## PASSAGE SHOWN
<<<<

Ingredients list for Chapatti Lasagna

  • 3 Leftover Chapattis
  • 2 medium Onions
  • 2 tablespoons Oil
  • 1 medium Red capsicum
  • 1 medium Green capsicum
  • 2 tablespoons Garlic chopped
  • 2 cups White Sauce
  • to taste Salt
  • 1/2 teaspoon Black pepper powder
  • 1/2 cup Tomato puree
  • 2 Boiled potatoes
  • 1/2 cup Mozzarella cheese grated


  1. Preheat oven to 180° C. Slice onions. Heat oil in a non stick pan, add onions and saute. Chop red and green capsicums.
  2. Add garlic to the pan and saute. Add capsicums and continue to saute. Spread a little white sauce at the base of a baking dish and place a chapatti over it.
  3. Add salt to the pan and toss well. Add black pepper powder and mix well. Add tomato puree and mix. Add ¼ cup water and mix.

>>>>

## RECORDS SHOWN
<<<<

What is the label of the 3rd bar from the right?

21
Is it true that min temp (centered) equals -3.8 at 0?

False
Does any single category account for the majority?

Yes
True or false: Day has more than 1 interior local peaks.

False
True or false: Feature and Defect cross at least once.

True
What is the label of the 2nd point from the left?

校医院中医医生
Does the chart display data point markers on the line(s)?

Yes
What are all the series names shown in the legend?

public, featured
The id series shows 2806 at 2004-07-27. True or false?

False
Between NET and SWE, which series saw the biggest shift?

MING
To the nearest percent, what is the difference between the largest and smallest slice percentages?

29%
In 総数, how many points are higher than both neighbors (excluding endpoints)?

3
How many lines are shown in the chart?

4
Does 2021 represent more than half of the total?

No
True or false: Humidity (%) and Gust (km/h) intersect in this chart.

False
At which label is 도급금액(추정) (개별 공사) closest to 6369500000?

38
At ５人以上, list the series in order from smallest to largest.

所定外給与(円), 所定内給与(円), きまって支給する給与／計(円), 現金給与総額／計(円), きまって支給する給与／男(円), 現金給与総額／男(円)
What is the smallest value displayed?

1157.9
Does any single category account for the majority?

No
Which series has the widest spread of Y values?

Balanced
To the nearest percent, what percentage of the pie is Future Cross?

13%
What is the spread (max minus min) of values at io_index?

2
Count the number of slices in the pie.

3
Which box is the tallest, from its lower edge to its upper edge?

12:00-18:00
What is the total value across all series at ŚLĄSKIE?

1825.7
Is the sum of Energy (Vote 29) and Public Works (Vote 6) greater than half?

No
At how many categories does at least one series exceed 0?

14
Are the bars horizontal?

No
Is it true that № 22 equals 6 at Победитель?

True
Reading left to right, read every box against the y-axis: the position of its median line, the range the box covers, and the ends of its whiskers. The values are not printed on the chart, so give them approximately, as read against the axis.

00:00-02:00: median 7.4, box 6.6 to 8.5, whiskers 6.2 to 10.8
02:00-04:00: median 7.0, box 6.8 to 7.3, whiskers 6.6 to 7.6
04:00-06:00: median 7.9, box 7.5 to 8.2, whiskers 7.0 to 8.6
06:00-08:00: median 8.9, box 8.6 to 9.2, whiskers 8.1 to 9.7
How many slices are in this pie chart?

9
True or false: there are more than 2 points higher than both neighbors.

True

>>>>

## TASKS TO PERFORM
1. In the chapatti lasagna recipe, to what temperature should the oven be preheated?
2. Repeat the chapatti lasagna recipe between "1. Preheat oven" and "chapatti over it.", inclusive.
3. Summarize the chapatti lasagna recipe in two sentences.

## TASK ANSWERS
1. 180° C

2.
1. Preheat oven to 180° C. Slice onions. Heat oil in a non stick pan, add onions and saute. Chop red and green capsicums.
  2. Add garlic to the pan and saute. Add capsicums and continue to saute. Spread a little white sauce at the base of a baking dish and place a chapatti over it.

3. The ingredients are leftover chapattis, onions, oil, red and green capsicums, garlic, white sauce, salt, black pepper powder, tomato puree, boiled potatoes and grated mozzarella cheese. In the steps shown, the oven is preheated to 180° C, onions, garlic and capsicums are sautéed, white sauce and a chapatti are layered in a baking dish, and salt, black pepper powder, tomato puree and water are mixed into the pan.